Yes, Nicholas D. Kristof gives his hat-tip to a Harvard-educated, World-Bank-working young woman who makes — I shit you not — 10 maxi pads out of banana fibers for the going rate of 75 cents to address the problem of how the lack of access to low-cost menstrual pads negatively impacts girls’ education and employment in developing countries. But before I could go in on Kristof for not sufficiently addressing the perils of advocating for basement activism without including marginalized women in the process from day-one, I am greeted with “The Art of Social Change.” This was a bad-ass historical account of how outsiders can participate in effective campaigns for social change by learning about the movement to significantly abate food binding in China and female circumcision in Kenya. Not only does the article stress the importance of collaboration, it calls out self-congratulatory behavior as unhelpful and highlights the role of writers in combating sexism.

But it gets even better.

Perhaps the issues’ intellectual crown jewel can be found in, Maggie Jones’ “Coming Out Illegal.”  The inclusion of this article addresses many of the concerns we raised here at Feministing with the release of the previous “Saving Our World’s Women” issue. Just to jog your memory, that issue was practically devoid of any analysis on the challenges that many marginalized women of color face in the US.  This excellent piece changed course by focusing on young, undocumented women who risk arrest and deportation to stand up for The DREAM Act. This is a must read, not just because it documents an important activist moment in our lifetime, but because it makes no bones about the fact that young women of color are central to the movement for immigrant justice. And it does so by beautifully discussing their everyday struggles that they battle while battling injustice. Particularly this account stopped me in my tracks:

Leslie, like most of her Cabin roommates, commuted to save money on housing. She caught a 7 a.m. bus, the first of two that would take her two hours to U.C.L.A. from East Los Angeles. At night, she returned home again, sometimes with her friend Ilse. The bus, crowded with nannies and housekeepers traveling home from L.A.’s wealthy Westside, drove along Sunset Boulevard, passing Bel Air and Beverly Hills and the 20-foot hedges and equally tall gates guarding mansions, making the “Private Entry” signs seem redundant. For Ilse, whose family is also from Mexico, it was a metaphor for her struggles to pay for school and to be part of the college experience. “It was like everything was telling us to keep out,” she said.

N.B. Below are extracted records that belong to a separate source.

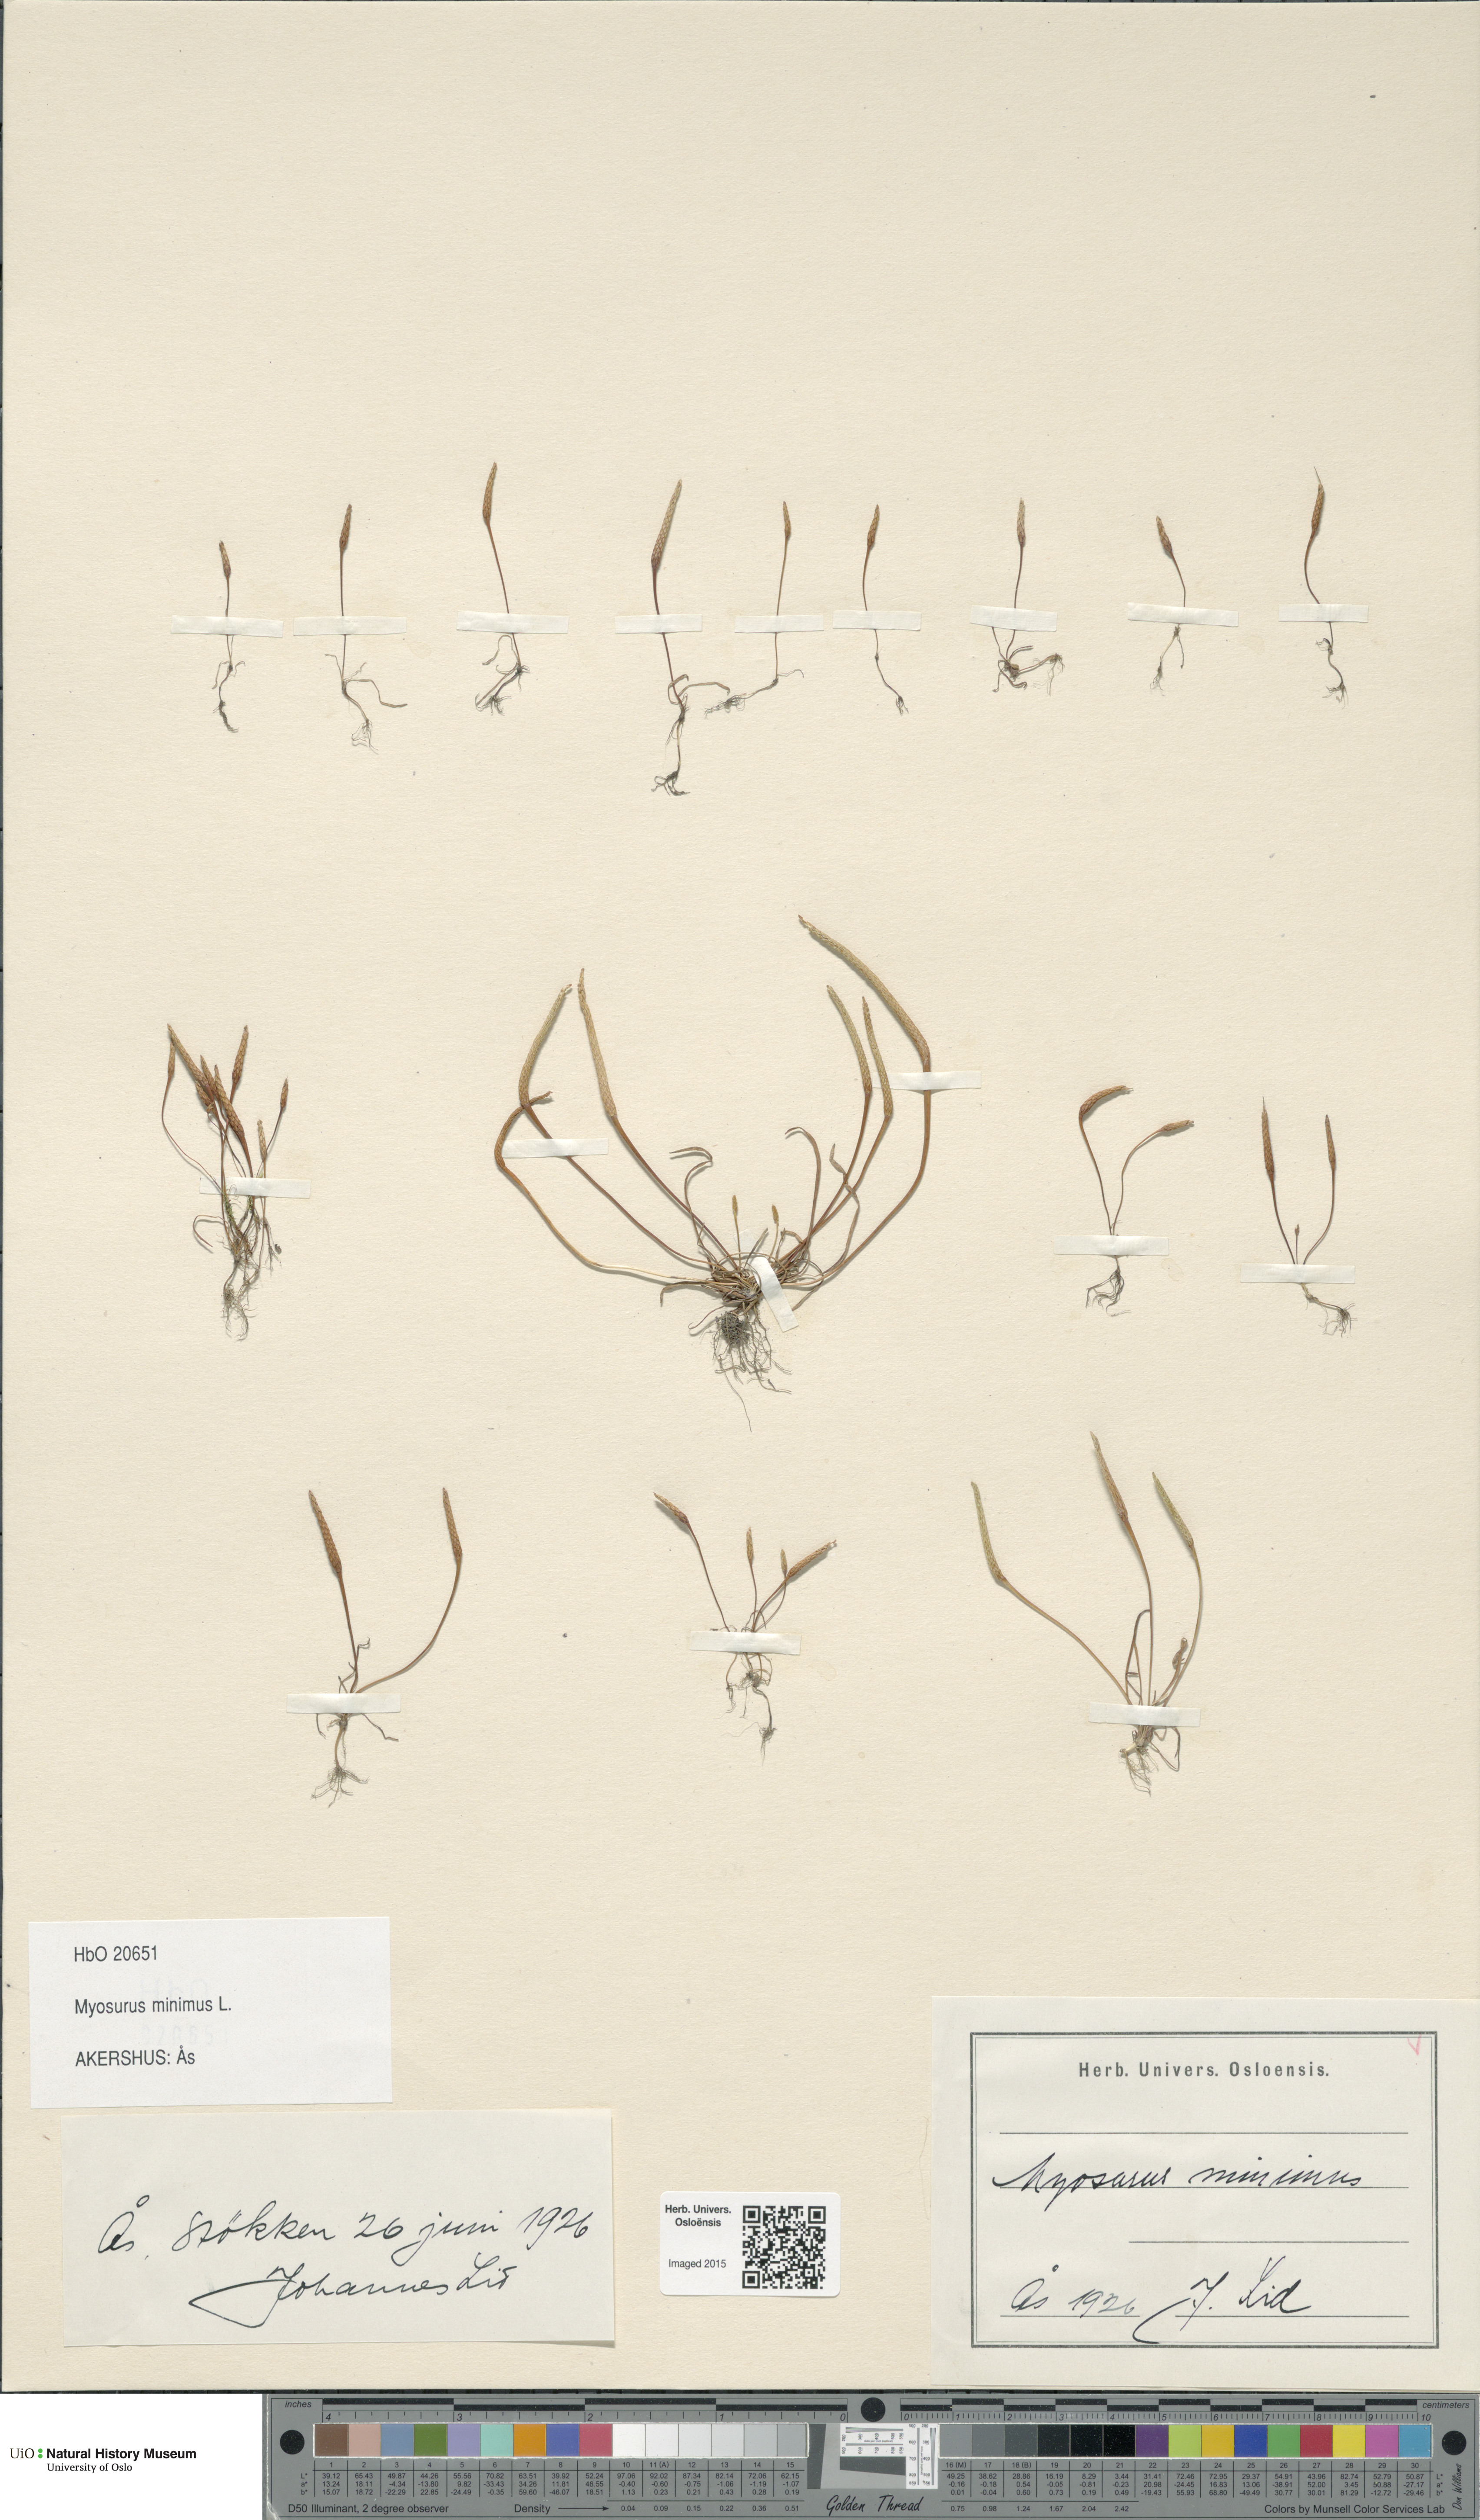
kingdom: Plantae
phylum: Tracheophyta
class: Magnoliopsida
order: Ranunculales
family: Ranunculaceae
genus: Myosurus
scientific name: Myosurus minimus
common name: Mousetail
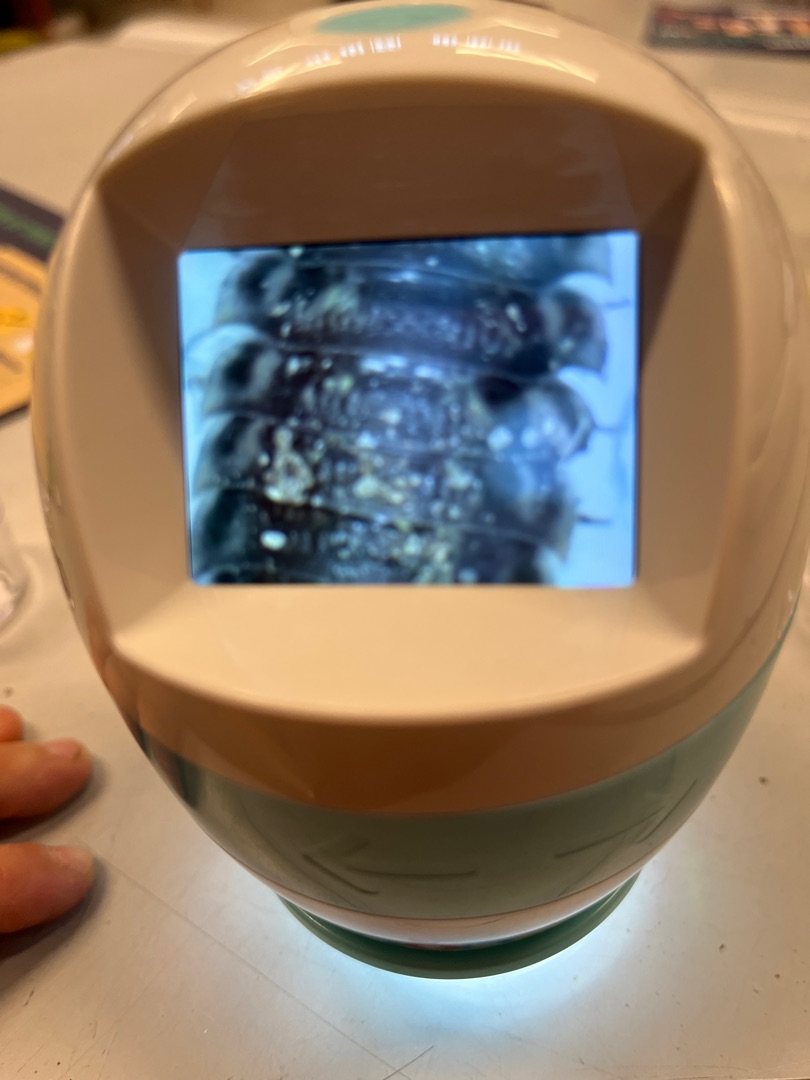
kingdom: Animalia
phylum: Arthropoda
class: Malacostraca
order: Isopoda
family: Oniscidae
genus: Oniscus
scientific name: Oniscus asellus
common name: Glat bænkebider
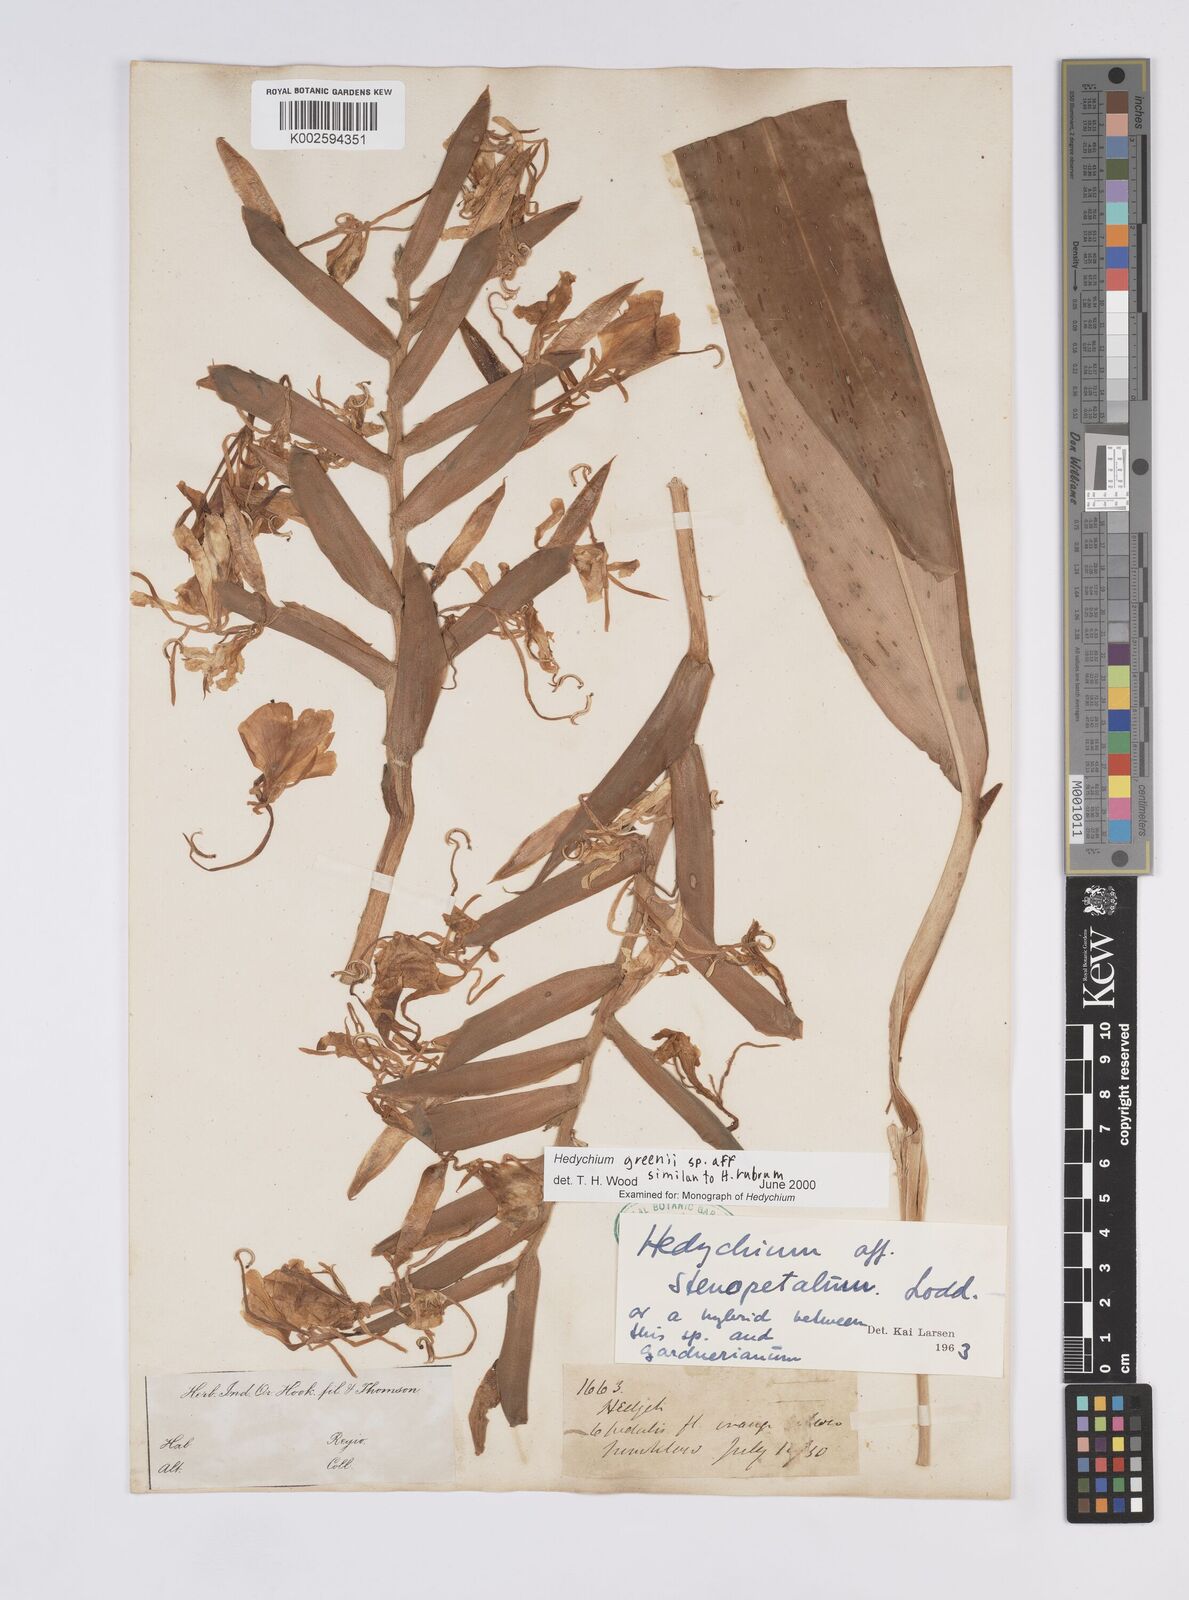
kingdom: Plantae
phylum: Tracheophyta
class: Liliopsida
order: Zingiberales
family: Zingiberaceae
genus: Hedychium
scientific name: Hedychium greenii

Please read on, if you have no time to read anything else in this issue.

Another important piece was a narrative on a mother who escapes a domestic violent relationship with the help of another mother who was previously in a similar situation. The sisterhood moments in that piece are solid gold. The final piece I want to discuss that left more to be desired was a confusingly short piece by Lisa Belkin on why American men don’t pitch in with housework. It is possible that my expectations bar was higher for her contribution to this issue because her work is featured on my current syllabus for my Women and Employment Policy graduate course. But it’s the kind of article that leaves you with dashed hopes because not a lot of new information is offered about the problematic men who sit court-side while their women partners perform twice the housework and three times the child care.

In the end, mucho kudos to the NYT magazine staff for providing content that was empowering to women who were not as visible in previous issues that focused on women’s plight. I don’t know if  Beyonce’s “Upgrade U” was the theme song for that editorial meeting, but they sure as hell followed directions!